Dr. Nazif Öztürk Vakıflar Dergisinin 26. Sayısındaki (1997) makalesinde belirtiğine göre Dulkadir oğuları beyliğinin sona ermesinden sonra Maraş’a iskan edilen Bayazıtoğulları kabilesinin reisi Ali İskender Bey oğlu Hacı Abdullah Bey 1601 yılında vefat etmiş, nislinden gelen oğul ve torunları tarafından hayri ve zürri vakıflar kurulmuştur. Kahramanmaraş'la ilgili yayınların bir kısmında "Bayazıtoğlulları Vakıflarından ya hiç bahsedilmediğini veya "Bayazıtoğulları Tarihi ve Albümü" kitabında olduğu gibi bu sülaleye mensup kimselerin kurduğu vakıfların sayısı 2 olarak gösterildiğini belirten Nazif Öztürk yaptığı araştırmalar sonucunda VGM arşivlerinde adı geçen aileye ait akar ve hayratı olan 4 vakfiye bulmuştur. Bu vakıflar H.1027 tarihli İskenderoğlu Bayazıt, H.1221 tarihli Kalender Paşa, H.1253 tarihli Süleyman Paşa ve H.1279 tarihli Ahmet Paşa'nın kurduğu vakıflardır.

 

İSKENDEROĞLU BAYEZİD VAKFI

 

            1607 tarihli vakfiye de vakıf kurucusu olarak “el-Hac Bayezid bin İskender el Meraşi” ismi zikredilmekte olup hayri ve zürri türünde bir vakıftır.  (Makalenin yayınlandığı tarihte vakıf mütevellisi Bayazıtoğulları ailesinden Sadık Bayazıt’tır. Vakfiyeye göre İskender bin Bayezid vakfı Bayazıtlı camii, medrese ve mektepten oluşan bir külliyedir. Dr. Nazif Öztürk’ün araştırmasına göre külliye Hacı Abdullah Bey’in aile reisliği zamanında inşa edilmiş, ölümünden sonra çocukları tarafından adına vakıf kurulmuştur. Vakfa ait cami günümüzde faal olmasın rağmen mektep ve medrese günümüze ulaşamamıştır. Vakıf şartlarına göre Hazinedarlı mahalle mescidi imamı iki cüz Kur’an okuyarak birinin sevabını Hz. Peygamber’in (sav) ruhu şeriflerine, ikinci cüzü ise babası, anası ve diğer akrabai taallukatının ervahına hediye edecektir. Bir diğer vakıf şartına göre ise 20 cüz daha okunacak, 1. Cüzün sevabı Hz. Peygamber’imizin (sav), 2 cüzün sevabı validesinin, 3 cüzün sevabı ise vakfın binasında, arsasında, ağaçlarında hatta taşlarında hakkı bulunan kimselerin ruhuna, kalan 17 cüzün sevbı da kendi ruhuna bağışlanacaktır.

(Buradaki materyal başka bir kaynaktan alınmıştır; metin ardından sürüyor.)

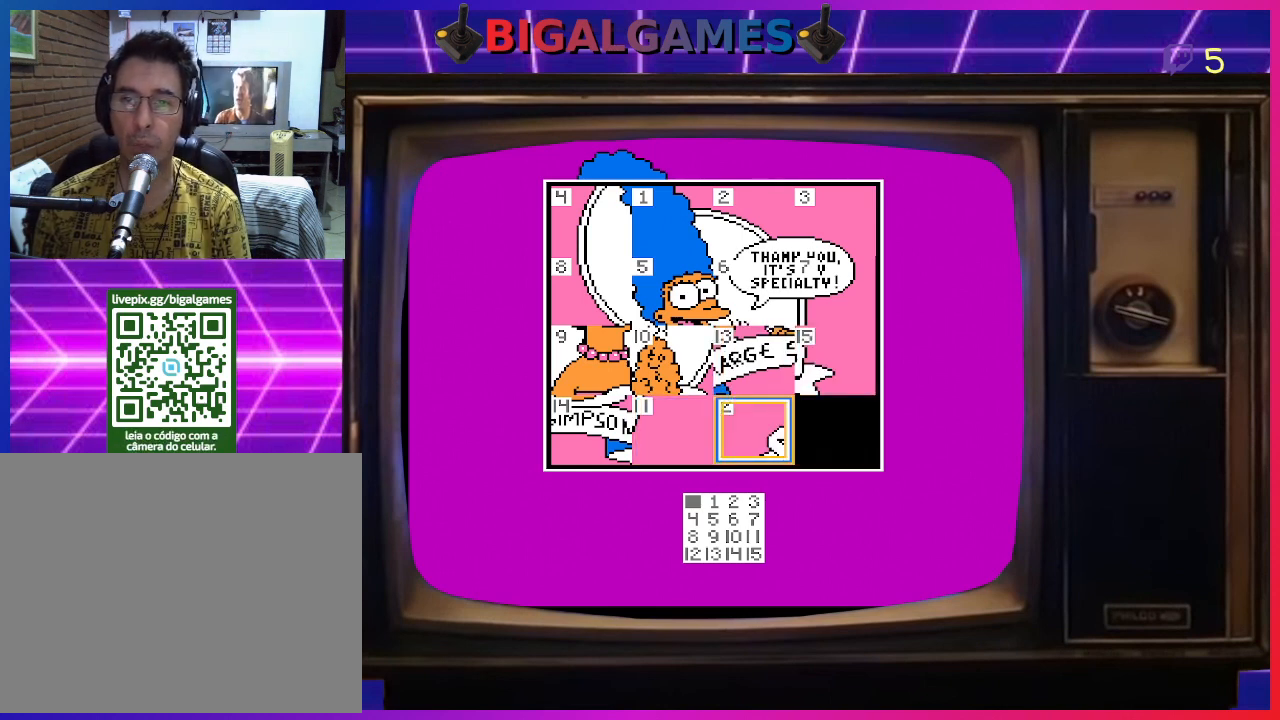
{"buttons": [], "right_stick": "center", "events": [[133, "DPAD_LEFT", "down"], [267, "DPAD_LEFT", "up"], [433, "CIRCLE", "down"], [500, "CIRCLE", "up"]]}
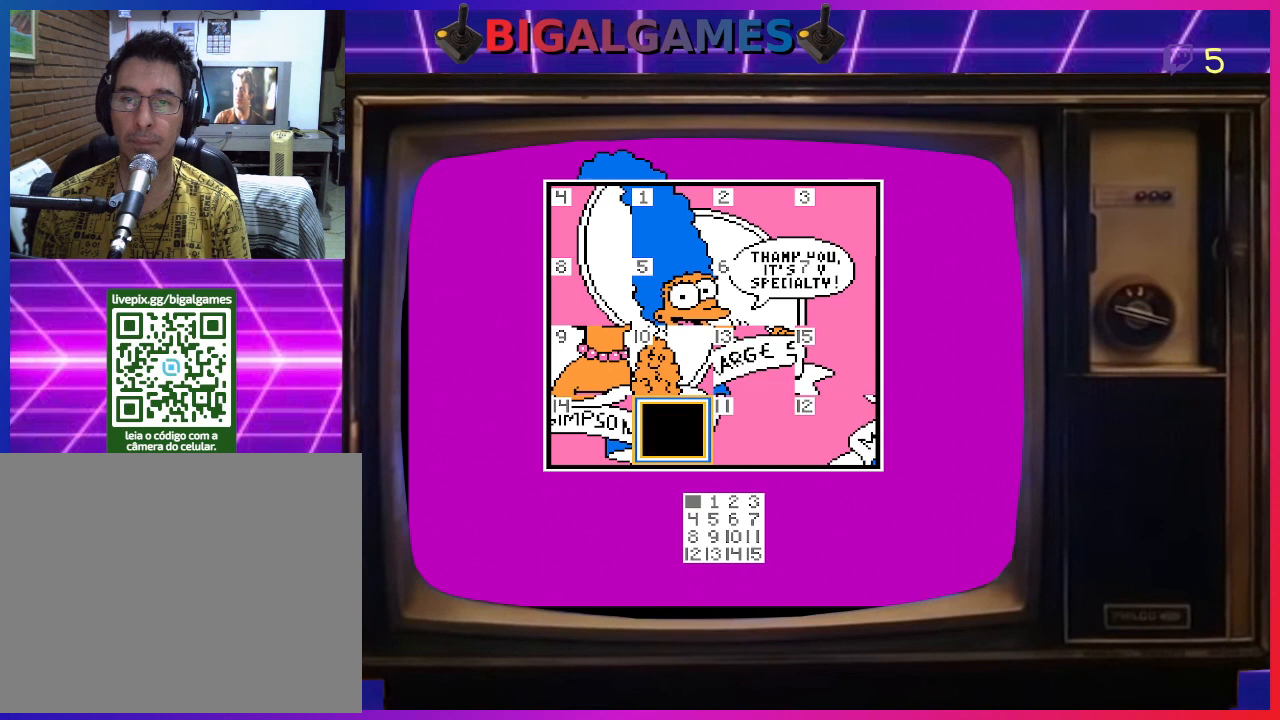
{"buttons": ["DPAD_LEFT"], "right_stick": "center", "events": [[500, "DPAD_LEFT", "down"]]}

            İskender bin Bayezid vakfiyesine müderrisin özellikleri de özellikle belirtilmiştir. Vakıf bu hizmetler dışında yetimlere, 40 çift ayakkabı, 40 dikilmiş gömlek alınmasını, mevlid kandilinde fukara ve miskinlere ziyafet çekilmesini, Sultan kal’ası ve Saraçlar çarşısı su yollarının tamir edilmesini, Seyyid Kalender kahvesi yanındaki su oluğunu tamirat ve bakımını, tamirat gerekmiyorsa bu miktarın gelecek yıla devrini de şart koşmuştur. Yine değirmen akaratından sağlanan gelirden ayrılacak 16 altının 12’sinin Ravza-i Mutahhara’daki görevli şeyh Efendiye Mescid-i Nebbevi’nin ihtiyaçlarına kalan bir altının ise Medine fukarasına dağıtılması şart koşulmuştu. Nazif Öztürk’ün belirtiğine göre İskender bin Bayezd vakfı 380 yıldır faal olarak çalışmaktadır ve 1995 yılında 494.918.000 liranın üzerinde harcama yapmıştır.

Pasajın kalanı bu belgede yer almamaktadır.